There have been several films about drunks (The Lost Weekend, Leaving Las Vegas, Under The Volcano, etc.) but only two, really, about a couple coping with alcoholism with one choosing sobriety and the other resisting or unable to follow — Blake EdwardsDays of Wine and Roses and now James Ponsoldt‘s Smashed (Sony Classics, 10.12), which I missed at Sundance but finally saw last night.


Aaron Paul, Mary Elizabeth Winstead in James Ponsoldt’s Smashed.

I liked it, wasn’t bored, stayed with it, admired it and came out saying to myself and anyone who asked, “Yeah, definitely…a straight story foritifed by solid writing, strong directing and really fine performances,” especially from Mary Elizabeth Winstead and Breaking Bad‘s Aaron Paul. It’s all about character, choices and consequence within realistic restrictions, and these two bring honesty and clarity to the table.

The only problem I had with their on-screen marriage is that Winstead is tallish (about 5’8″) and Paul seems at least a bit shorter. This may be an illusion, but with the giselle-like, open-hearted Winstead around it’s hard to invest in a runty T-shirted guy with a tennis-ball haircut and patchy facial growth playing a party animal…no offense. (I have a thing about tennis-ball haircuts, which I feel are good for one environment and one movie only — the Devil’s Island prison colony in Franklin J. Schaffner‘s Papillon.) I’m not faulting Paul’s performance in the least. He just bothers me.

Special cheers and commendations to director and cowriter James Ponsoldt for keeping things pruned and focused and making every scene seem necessary. The screenplay was co-written by Susan Burke, a recovering alcoholic who faced her issues in her late teens and early 20s, and so the film seems to know whereof it speaks. Speaking as a currently sober guy and the son of an alcoholic it passes the smell test and then some. Smashed deserves all the respect, admiration, ticket sales, downloads and Spirit Awards that the world can offer or part with.

With the exception of one “oh, come on!” moment, Smashed walks right in, sits right down and tells the truth about alcoholism in a way that feels like tight drama and a serious roll-on or roll-in. I would only add that as cleansing and righteous as telling the raw truth can feel, never confess your alcoholic sins to an employer…ever. Employers don’t want to know about your personal stuff so don’t even think about going there. Employers are not your friends.
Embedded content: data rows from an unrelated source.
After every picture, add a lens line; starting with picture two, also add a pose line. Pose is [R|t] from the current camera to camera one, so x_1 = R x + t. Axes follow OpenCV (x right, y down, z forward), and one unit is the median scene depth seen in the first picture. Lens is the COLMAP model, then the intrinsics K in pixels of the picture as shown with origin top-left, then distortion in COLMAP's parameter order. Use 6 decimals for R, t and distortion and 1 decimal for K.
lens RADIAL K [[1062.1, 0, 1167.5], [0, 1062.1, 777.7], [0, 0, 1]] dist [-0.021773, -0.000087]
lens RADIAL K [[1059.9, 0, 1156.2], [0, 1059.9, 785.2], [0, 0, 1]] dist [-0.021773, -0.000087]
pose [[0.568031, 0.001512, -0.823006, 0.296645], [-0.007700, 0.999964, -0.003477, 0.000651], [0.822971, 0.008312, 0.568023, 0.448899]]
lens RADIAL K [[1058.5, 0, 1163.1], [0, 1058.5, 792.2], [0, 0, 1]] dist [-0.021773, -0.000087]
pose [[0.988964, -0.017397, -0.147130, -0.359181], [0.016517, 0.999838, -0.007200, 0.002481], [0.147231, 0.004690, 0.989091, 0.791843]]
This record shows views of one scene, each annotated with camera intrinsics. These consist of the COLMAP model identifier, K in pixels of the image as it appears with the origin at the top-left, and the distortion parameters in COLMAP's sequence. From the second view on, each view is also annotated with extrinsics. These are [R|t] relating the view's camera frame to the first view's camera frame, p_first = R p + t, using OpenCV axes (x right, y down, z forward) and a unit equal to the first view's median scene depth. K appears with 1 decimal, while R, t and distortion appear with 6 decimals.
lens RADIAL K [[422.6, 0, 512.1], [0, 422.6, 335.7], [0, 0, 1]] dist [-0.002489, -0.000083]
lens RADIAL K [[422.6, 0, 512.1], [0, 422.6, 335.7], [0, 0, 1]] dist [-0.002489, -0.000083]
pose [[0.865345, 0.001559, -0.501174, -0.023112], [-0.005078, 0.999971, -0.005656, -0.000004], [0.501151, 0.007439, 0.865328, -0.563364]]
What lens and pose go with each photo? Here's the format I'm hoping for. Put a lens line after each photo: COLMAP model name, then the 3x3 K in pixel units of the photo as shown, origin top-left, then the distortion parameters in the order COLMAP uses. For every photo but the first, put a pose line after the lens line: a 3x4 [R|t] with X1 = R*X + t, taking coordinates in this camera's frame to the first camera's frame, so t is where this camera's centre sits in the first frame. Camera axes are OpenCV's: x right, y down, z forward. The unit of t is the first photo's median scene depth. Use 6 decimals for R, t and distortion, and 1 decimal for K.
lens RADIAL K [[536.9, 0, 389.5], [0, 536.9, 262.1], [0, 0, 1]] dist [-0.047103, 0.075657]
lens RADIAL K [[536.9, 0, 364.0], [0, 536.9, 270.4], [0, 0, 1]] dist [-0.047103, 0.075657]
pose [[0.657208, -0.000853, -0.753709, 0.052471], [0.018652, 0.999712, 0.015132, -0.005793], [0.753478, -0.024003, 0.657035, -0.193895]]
They are people to be served and satisfied and respected as far as it goes, but they always need to be played.

Do 20- and 30-somethings have alcohol issues that compare to the ones that 40-and-overs have? Probably, but I sure as hell never paid attention to whatever issues I might have had in my 20s and 30s. I just sipped and chugged and “ho-hoh”-ed along and didn’t give it a second thought. Then I was stopped by some very bad omens in the ’90s and that was the end of my vodka-and-lemonade-ing. And then it hit me that wine and beer had become a bit of a drag and they got the heave-ho last March.

I was indifferent to Winstead in Scott Pilgrim vs. The World (a movie that I did everything in my power to wound if not kill) and I barely remember her from Death Proof, but she settles in, plants her feet and delivers the plain goods here. Her performance is more in the realm of seriously rooted and convincing than drop-dead, Oscar-assured wowser, but she’s obviously upped her game. If Winstead is smart she’ll never go back to being a geek pixie-fantasy girl. Well, she can, but it’ll be a comedown now that she’s achieved a kind of career peak.

Cheers also to costars Nick Offerman, Octavia Spencer, Mary Kay Place and Megan Mullally (whose reaction to Winstead’s honesty in an end-of-act-two scene is the basis of my “oh, come on!” reaction).

I also quite liked that Smashed runs only 80 minutes., and yet it doesn’t feel in the least bit truncated or abbreviated. It actually has a sense of story-telling discipline….imagine!

Incidentally: It was mentioned last night that Glenn Gordon Caron‘s Clean and Sober (’88) is also a coping-with-addiction drama involving a romantically-lined couple, but that was about cocaine and largely about rehab.